The JKPTG had refused to compensate or heed the pleas of the villagers for a delay of demolition.
The 80-odd residents, including custodians of five places of worship, had pleaded for a replacement home, land or appropriate compensation.
After hard-fought negotiations, led by chief minister Chow Kon Yeow, the eviction was forestalled.
In a ceremony hosted by the Penang land office at Komtar today, 17 families from Kampung Sungai Dua each received RM27,500 in ex gratia payment. They also agreed to leave their homes by May 9.
Bayan Baru MP Sim Tze Tzin told reporters that this was a win-win deal between the federal and state governments.
He said the ex gratia payment was obtained from funds provided by both the state and federal governments.
“In the beginning, the federal authorities were insistent on evicting all villagers.
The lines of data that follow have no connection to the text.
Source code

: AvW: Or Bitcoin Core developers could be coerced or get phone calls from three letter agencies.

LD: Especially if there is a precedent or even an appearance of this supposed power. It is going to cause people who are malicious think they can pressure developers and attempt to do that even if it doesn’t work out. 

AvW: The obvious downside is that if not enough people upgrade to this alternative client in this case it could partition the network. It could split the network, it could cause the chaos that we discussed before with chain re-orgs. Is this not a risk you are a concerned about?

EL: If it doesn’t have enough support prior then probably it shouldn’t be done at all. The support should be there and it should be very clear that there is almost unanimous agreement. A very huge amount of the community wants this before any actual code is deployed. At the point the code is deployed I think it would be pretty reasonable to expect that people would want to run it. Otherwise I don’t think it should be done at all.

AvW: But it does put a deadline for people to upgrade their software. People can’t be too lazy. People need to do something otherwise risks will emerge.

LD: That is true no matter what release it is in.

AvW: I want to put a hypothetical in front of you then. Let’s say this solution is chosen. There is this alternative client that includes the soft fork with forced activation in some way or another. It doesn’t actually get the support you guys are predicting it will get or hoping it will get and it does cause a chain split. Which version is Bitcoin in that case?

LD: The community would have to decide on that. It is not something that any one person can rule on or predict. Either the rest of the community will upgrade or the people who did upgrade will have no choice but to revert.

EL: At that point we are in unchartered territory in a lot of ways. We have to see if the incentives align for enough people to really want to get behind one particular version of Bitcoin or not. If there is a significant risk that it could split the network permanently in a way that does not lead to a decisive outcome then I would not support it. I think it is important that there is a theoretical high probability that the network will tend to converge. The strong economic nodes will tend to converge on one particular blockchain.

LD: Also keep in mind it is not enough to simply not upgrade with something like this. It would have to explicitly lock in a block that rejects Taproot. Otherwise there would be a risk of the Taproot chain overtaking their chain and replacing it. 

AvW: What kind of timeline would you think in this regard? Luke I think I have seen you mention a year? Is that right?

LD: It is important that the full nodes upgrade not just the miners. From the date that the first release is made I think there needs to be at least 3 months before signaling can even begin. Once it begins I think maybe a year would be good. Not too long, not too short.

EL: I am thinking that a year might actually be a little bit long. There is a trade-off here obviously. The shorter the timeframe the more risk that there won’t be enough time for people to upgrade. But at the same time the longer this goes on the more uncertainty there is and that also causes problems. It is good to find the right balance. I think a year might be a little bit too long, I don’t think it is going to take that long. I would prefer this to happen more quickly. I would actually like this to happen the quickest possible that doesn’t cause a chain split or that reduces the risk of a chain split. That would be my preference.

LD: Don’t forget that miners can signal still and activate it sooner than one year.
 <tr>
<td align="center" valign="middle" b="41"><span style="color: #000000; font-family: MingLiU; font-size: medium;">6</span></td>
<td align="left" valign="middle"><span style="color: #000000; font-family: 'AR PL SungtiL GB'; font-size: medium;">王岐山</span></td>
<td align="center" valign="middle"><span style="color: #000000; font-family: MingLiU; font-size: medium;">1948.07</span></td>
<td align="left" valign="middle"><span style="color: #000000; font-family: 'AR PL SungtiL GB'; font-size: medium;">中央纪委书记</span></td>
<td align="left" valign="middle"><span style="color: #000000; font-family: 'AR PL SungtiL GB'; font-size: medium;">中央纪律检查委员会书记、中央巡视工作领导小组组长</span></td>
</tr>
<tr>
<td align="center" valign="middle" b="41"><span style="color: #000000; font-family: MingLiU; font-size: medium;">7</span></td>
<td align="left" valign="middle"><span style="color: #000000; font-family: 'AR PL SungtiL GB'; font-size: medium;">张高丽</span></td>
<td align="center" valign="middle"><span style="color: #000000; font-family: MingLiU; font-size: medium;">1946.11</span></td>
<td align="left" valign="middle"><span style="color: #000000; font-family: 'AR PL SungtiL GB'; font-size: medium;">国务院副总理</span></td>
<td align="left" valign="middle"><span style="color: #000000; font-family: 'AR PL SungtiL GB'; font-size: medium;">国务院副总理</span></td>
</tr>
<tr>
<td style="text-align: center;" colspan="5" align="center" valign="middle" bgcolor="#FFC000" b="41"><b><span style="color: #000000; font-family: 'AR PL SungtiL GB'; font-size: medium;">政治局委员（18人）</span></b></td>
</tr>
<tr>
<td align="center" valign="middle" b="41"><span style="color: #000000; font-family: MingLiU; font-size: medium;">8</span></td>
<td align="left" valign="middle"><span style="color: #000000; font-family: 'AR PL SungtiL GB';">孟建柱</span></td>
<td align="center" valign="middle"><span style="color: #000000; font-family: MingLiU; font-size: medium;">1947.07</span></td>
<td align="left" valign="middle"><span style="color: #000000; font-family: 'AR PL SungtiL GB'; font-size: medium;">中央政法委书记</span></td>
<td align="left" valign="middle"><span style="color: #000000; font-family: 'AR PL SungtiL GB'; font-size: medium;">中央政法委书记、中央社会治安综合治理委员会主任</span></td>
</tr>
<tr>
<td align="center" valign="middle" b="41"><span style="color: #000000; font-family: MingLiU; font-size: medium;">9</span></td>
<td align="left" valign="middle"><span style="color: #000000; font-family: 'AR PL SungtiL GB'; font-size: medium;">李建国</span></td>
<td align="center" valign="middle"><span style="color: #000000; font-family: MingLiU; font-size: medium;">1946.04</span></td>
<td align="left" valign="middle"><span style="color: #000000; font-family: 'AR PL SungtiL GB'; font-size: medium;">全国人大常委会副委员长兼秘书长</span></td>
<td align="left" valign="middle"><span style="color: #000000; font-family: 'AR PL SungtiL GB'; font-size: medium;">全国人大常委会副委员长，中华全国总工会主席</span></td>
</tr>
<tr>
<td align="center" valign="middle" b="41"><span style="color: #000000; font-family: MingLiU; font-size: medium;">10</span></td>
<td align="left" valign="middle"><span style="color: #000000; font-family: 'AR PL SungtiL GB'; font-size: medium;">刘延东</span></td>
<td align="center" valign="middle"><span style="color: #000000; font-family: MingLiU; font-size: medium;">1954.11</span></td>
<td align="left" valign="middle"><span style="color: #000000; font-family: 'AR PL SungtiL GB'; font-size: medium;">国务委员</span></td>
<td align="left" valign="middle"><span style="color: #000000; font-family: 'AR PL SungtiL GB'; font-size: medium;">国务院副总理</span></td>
We then sat down (with them) with the help of the chief minister to talk to them.
“This is a good example of how the state and federal governments, despite having different political leaderships, can cooperate to put the people’s interests first.
“We congratulate the police over the new headquarters that is about to be built there,” Sim added.
Batu Uban assemblyman Kumaresan Aramugam, who has been following up on the residents’ appeal, said the 38 villagers had been placed on a fast track list for government housing.
He added that the four Chinese temples and one Hindu temple there have also been allotted state land, about 100m from the present site.
According to Kumaresan, each temple will get 4,000sq ft of land from the state’s land bank for non-Muslim places of worship.
A resident, who only wanted to be known as Quah, said it was a sad moment to leave the kampung as relationships built up over decades would soon be lost.
The 65-year-old said she had raised a family of four there, adding that her forefathers had raised “many, many families” in the same village.
“These Hokkien families go back 100 years. We will miss it a lot. There is nothing like kampung life.”
The Kampung Sungai Dua issue began as early as 2007 when the government at the time decided to build the new Penang police headquarters there.
Thirty-four families accepted an ex gratia payment of RM27,200 to move out at that time (2007), but others had wanted replacement homes as part of a full compensation package and had refused to budge until their demands were met.